To help you in your search, you can now browse through rental requests, navigating through the profiles of searchers and their desires.
6. Rules, but not commandments
Be precise in listing costs and house habits in advance. The infamous “shifts” for cleaning and bills are obnoxious but essential for establishing regularity, and it is right to announce them by showing resilience and readiness to “rewrite” routines to fit everyone’s needs.
7. Continue the appointment elsewhere
It should not be forgotten that those who come to see home are playing “away”-a condition that can lead even the most easygoing person to have a less natural or more punctilious attitude. If there is a chance, invite the guest to have coffee at the coffee shop below the house. Or offer to drive him to the nearest stop. From those few extra minutes you get a lot of valuable information about getting to know each other.
8. Chase away the “ghost of past roommates”

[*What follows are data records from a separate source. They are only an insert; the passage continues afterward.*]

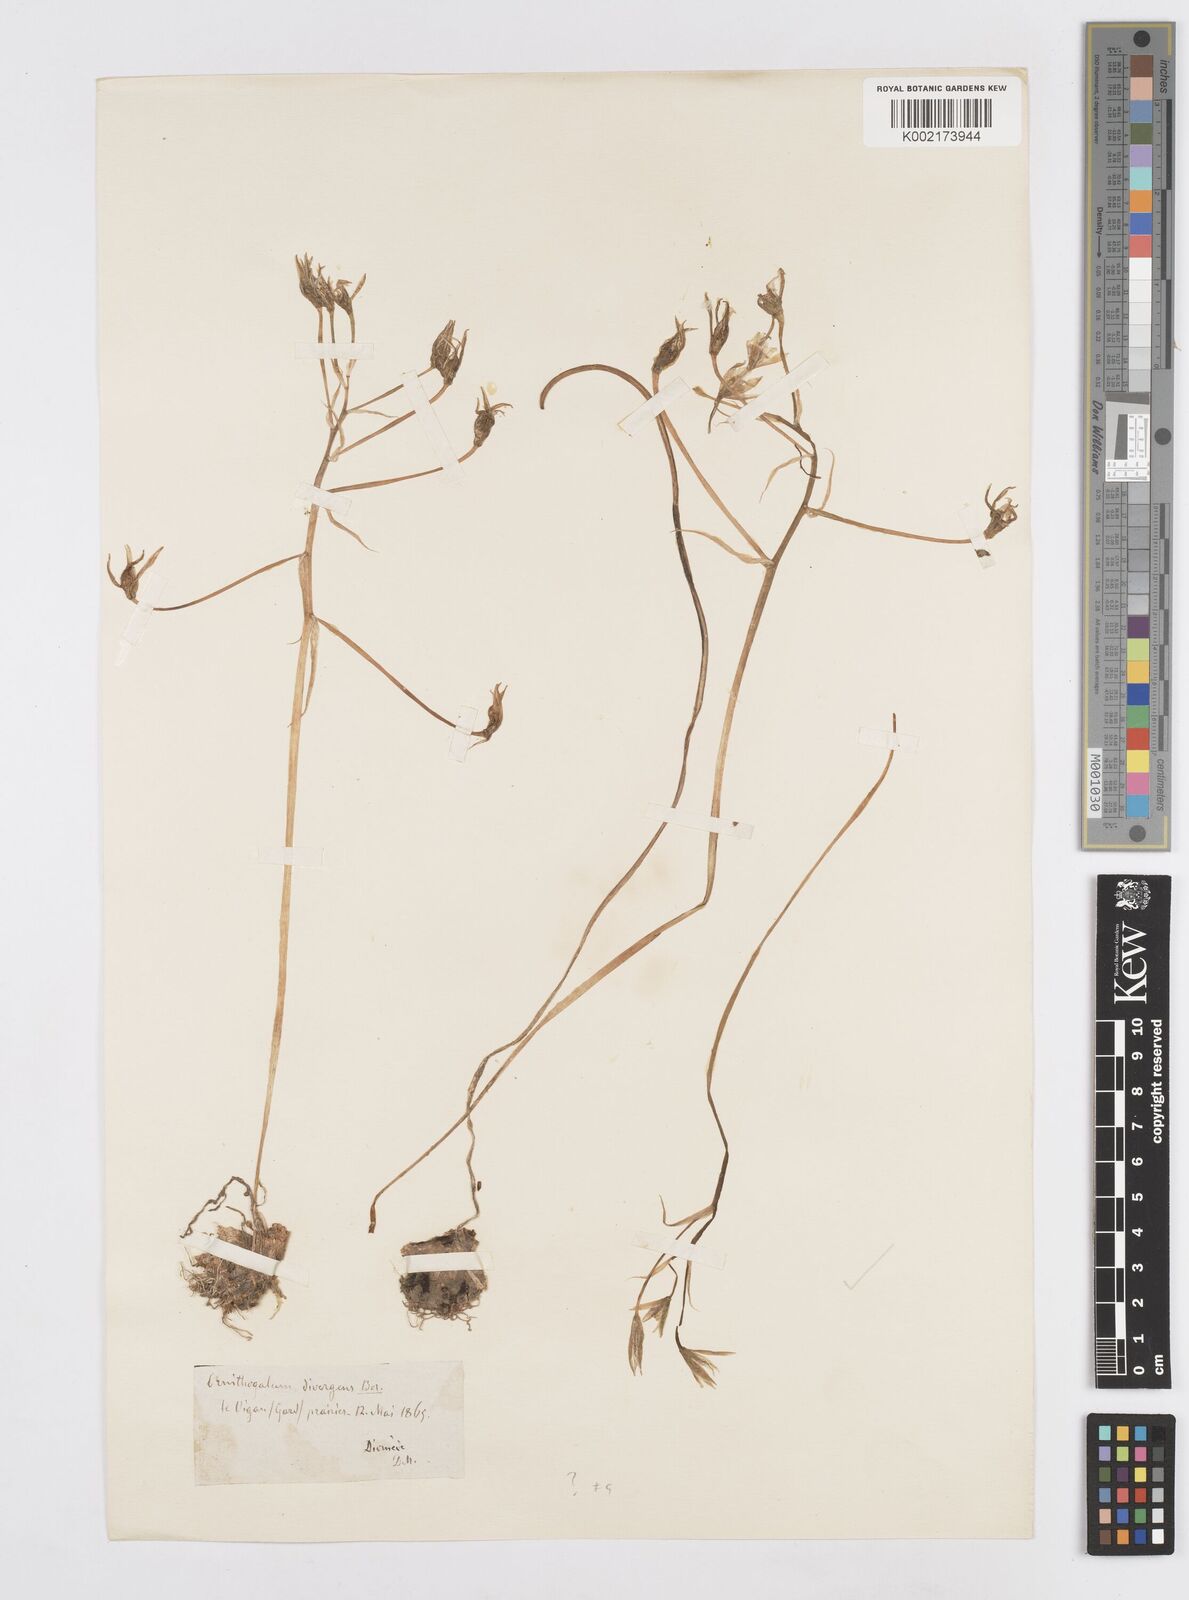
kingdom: Plantae
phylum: Tracheophyta
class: Liliopsida
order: Asparagales
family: Asparagaceae
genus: Ornithogalum
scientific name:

It has happened to everyone. You share months or maybe even beautiful years. Then, at some point, someone says goodbye. You may be because he graduated, found a new job or an important love, but in the end he leaves you with a vacant room and an emptiness in your heart. Changes are in the natural order of things, and no matter how much you now live with the thought of recreating that synchronicity, you must not allow yourself to become nostalgic. To look for the spirit of the previous tenant in the newcomer is foolish and at times masochistic.
9. Take the time, but not all the time
Invite all potential housemates to see the house. Take the time to get to know them and evaluate them carefully. But don’t forget: just as you need to find someone to share the cost of a rental, the person in front of you also needs to find a roof within a reasonable time. The time factor can rub everyone the wrong way, and it is not nice for either party involved to be told weeks later, “I’m sorry, but I’ve already found it!”
10. Choose empathy
Empathy is a key factor in any kind of relationship, casual or lasting. In the case of the roommate, where we have a relative time to figure out whether a person is made to share spaces, expenses and character specificities with us, we must ultimately appeal to that arcane and mysterious sense that is the ability to connect with the other. So-called “skin” feelings are the only ones you can trust, so if you feel that the person in front of you understood you and was clear and understandable without posturing or affectation, he or she is probably the right tenant. Then again, you will never know who is the right person to live with until you start doing so.